In its own sly manner, Karyn Kusama’s Her Only Living Son is a brief continuation of sorts of Roman Polanski’s Rosemary’s Baby. Image Rosemary having ditched Guy early on. Renamed Cora (Christina Kirk), she ran off with their adopted son Andy (Kyle Allen). Skip ahead 18 years to find prodigious wunderkind ripping the fingernails off the class valedictorian — and the boy is so admired by his teachers the violent act of bullying will go unpunished.

Much to mom’s disgust, Andy gets around to expressing interest in getting to know his birth father. Cora fumes! Where was Satan when Andy had the chicken pox or needed help moving from school to school?

Two out of four is not a bad average, particularly when the half in question aren’t pestiferous enough to warrant a ruckus. Fans of this sort of thing won’t go hungry.
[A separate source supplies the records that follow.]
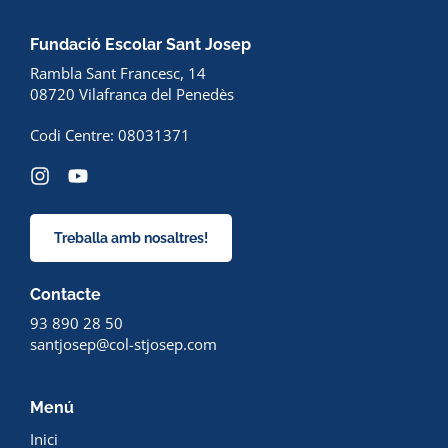
Fundació Escolar Sant Josep
Rambla Sant Francesc, 14
08720 Vilafranca del Penedès
Codi Centre: 08031371
Treballa amb nosaltres!
Contacte
93 890 28 50
santjosep@col-stjosep.com
Menú
Inici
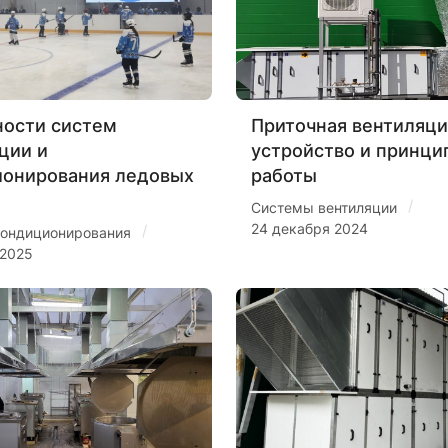
ости систем
Приточная вентиляци
ции и
устройство и принци
ионирования ледовых
работы
/
Системы вентиляции
24 декабря 2024
/
ондиционирования
 2025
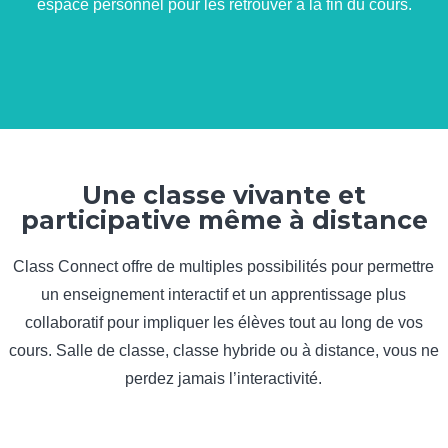
espace personnel pour les retrouver à la fin du cours.
Une classe vivante et
participative même à distance
Class Connect offre de multiples possibilités pour permettre
un enseignement interactif et un apprentissage plus
collaboratif pour impliquer les élèves tout au long de vos
cours. Salle de classe, classe hybride ou à distance, vous ne
perdez jamais l’interactivité.
Classe à distance ou
hybride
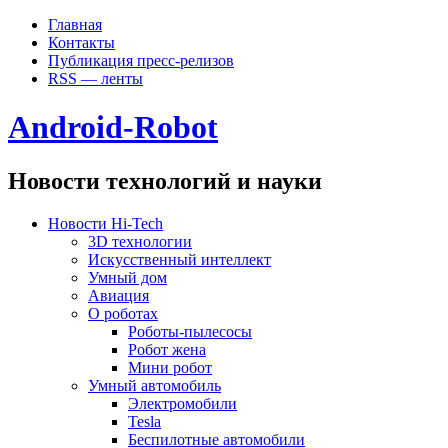
Главная
Контакты
Публикация пресс-релизов
RSS — ленты
Android-Robot
Новости технологий и науки
Новости Hi-Tech
3D технологии
Искусственный интеллект
Умный дом
Авиация
О роботах
Роботы-пылесосы
Робот жена
Мини робот
Умный автомобиль
Электромобили
Tesla
Беспилотные автомобили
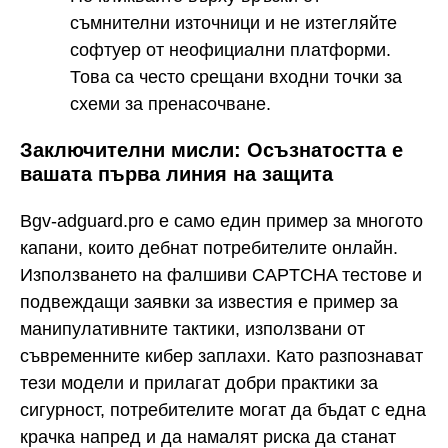
съмнителни източници и не изтегляйте
софтуер от неофициални платформи.
Това са често срещани входни точки за
схеми за пренасочване.
Заключителни мисли: Осъзнатостта е
вашата първа линия на защита
Bgv-adguard.pro е само един пример за многото
капани, които дебнат потребителите онлайн.
Използването на фалшиви CAPTCHA тестове и
подвеждащи заявки за известия е пример за
манипулативните тактики, използвани от
съвременните кибер заплахи. Като разпознават
тези модели и прилагат добри практики за
сигурност, потребителите могат да бъдат с една
крачка напред и да намалят риска да станат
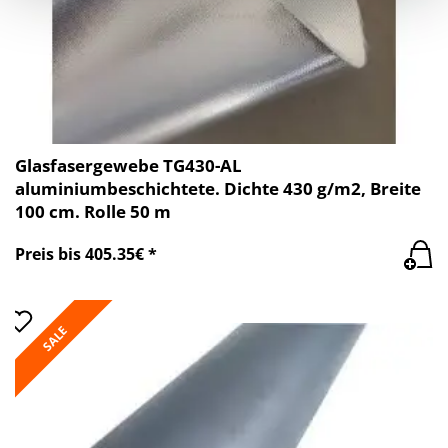
Glasfasergewebe TG430-AL
aluminiumbeschichtete. Dichte 430 g/m2, Breite
100 cm. Rolle 50 m
Preis bis 405.35€ *
SALE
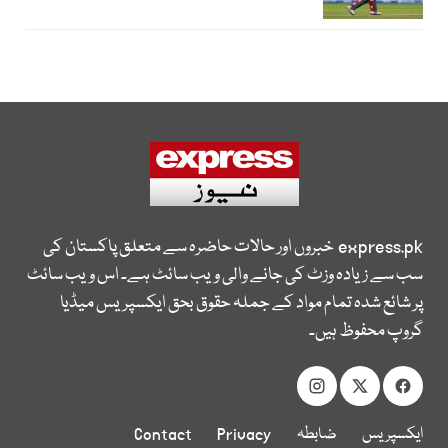
express.pk
خبروں اور حالات حاضرہ سے متعلق پاکستان کی
سب سے زیادہ وزٹ کی جانے والی ویب سائٹ ہے۔ اس ویب سائٹ
پر شائع شدہ تمام مواد کے جملہ حقوق بحق ایکسپریس میڈیا
گروپ محفوظ ہیں۔
ایکسپریس
ضابطہ
Privacy
Contact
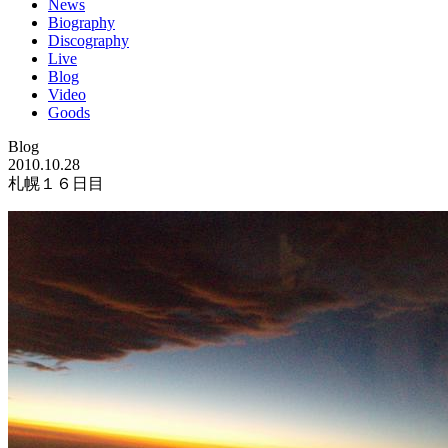
News
Biography
Discography
Live
Blog
Video
Goods
Blog
2010.10.28
札幌１６日目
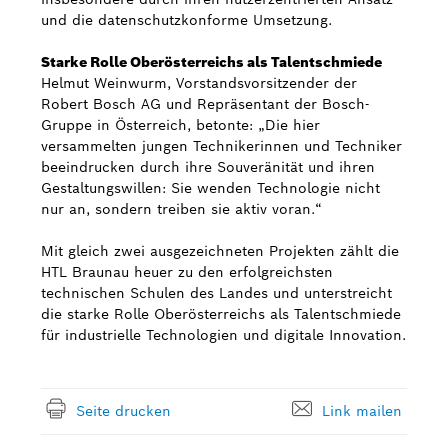
und die datenschutzkonforme Umsetzung.
Starke Rolle Oberösterreichs als Talentschmiede
Helmut Weinwurm, Vorstandsvorsitzender der
Robert Bosch AG und Repräsentant der Bosch-
Gruppe in Österreich, betonte: „Die hier
versammelten jungen Technikerinnen und Techniker
beeindrucken durch ihre Souveränität und ihren
Gestaltungswillen: Sie wenden Technologie nicht
nur an, sondern treiben sie aktiv voran.“
Mit gleich zwei ausgezeichneten Projekten zählt die
HTL Braunau heuer zu den erfolgreichsten
technischen Schulen des Landes und unterstreicht
die starke Rolle Oberösterreichs als Talentschmiede
für industrielle Technologien und digitale Innovation.
Seite drucken
Link mailen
In closing, here are 10 Omnibus Films worth hopping: (1) Walt Disney’s supreme animated achievement Fantasia; (2) Lumière and Company, in which 40 directors make a short film using the original Cinematographe invented by the Lumière brothers; (3) Scan through John Landis and Spielberg (at his worst) to get to Joe Dante and George Miller, the meat of Twilight Zone: The Movie; (4) A dying philanthropist bequeaths a million bucks each to eight random names out of the phone book in If I Had a Million; (5) Elvis is the glue that binds Jim Jarmusch’s Mystery Train; (6) Woody Allen circumcises Dr. David Rubin’s Everything You Always Wanted to Know About Sex; (7) the Marty and Woody segments of New York Stories; (8) the Geraldine Paige and Donnie Melvin chapter titled A Christmas Memory in Truman Capote’s Trilogy; (9) Wong Kar-Wai’s pointedly melancholic short The Hand from Eros; (10) Alejandro Iñárritu’s deeply conflicted Babel.